Tom Chatfield’s short essay, “The attention economy,” raises an interesting question: why do we think of attention as a resource?

For all the sophistication of a world in which most of our waking hours are spent consuming or interacting with media, we have scarcely advanced in our understanding of what attention means. What are we actually talking about when we base both business and mental models on a ‘resource’ that, to all intents and purposes, is fabricated from scratch every time a new way of measuring it comes along?

For the ancients, Chatfield notes, attention wasn’t a resource; it was a relationship.

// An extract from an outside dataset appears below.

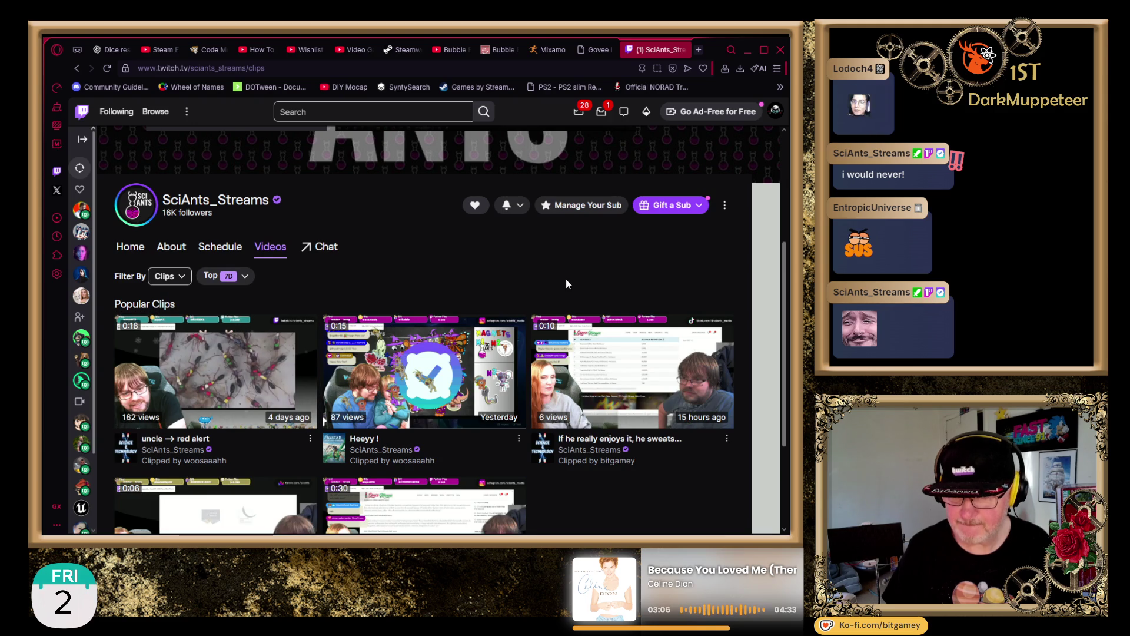
{"action": "scroll", "coordinate": [567, 281], "scroll_direction": "down", "scroll_amount": 3}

For the ancient Greeks and Romans, this wooing [i.e., getting other’s attention] was a sufficiently fine art in itself to be the central focus of education. As the manual on classical rhetoric Rhetorica ad Herennium put it 2,100 years ago: ‘We wish to have our hearer receptive, well-disposed, and attentive (docilem, benivolum, attentum).’ To be civilised was to speak persuasively about the things that mattered: law and custom, loyalty and justice.

In this understanding, there is no such thing as “attention” as something that exists outside a relationship. It’s not like energy, or a pint of blood: it only exists between the person giving their attention, and the person trying to hold it. Indeed, Chatfield points out,

In Latin, the verb attendere — from which our word ‘attention’ derives — literally means to stretch towards. A compound of ad (‘towards’) and tendere (‘to stretch’), it invokes an archetypal image: one person bending towards another in order to attend to them, both physically and mentally.

I think there’s still some value in the attention-as-resource model, if only because we can demonstrate that humans have only a certain amount of attention they can “pay” in a day; in that respect, it’s like self-discipline or decision-making. But the notion that it can be treated as essentially interchangeable with coal or wind, does bear some rethinking.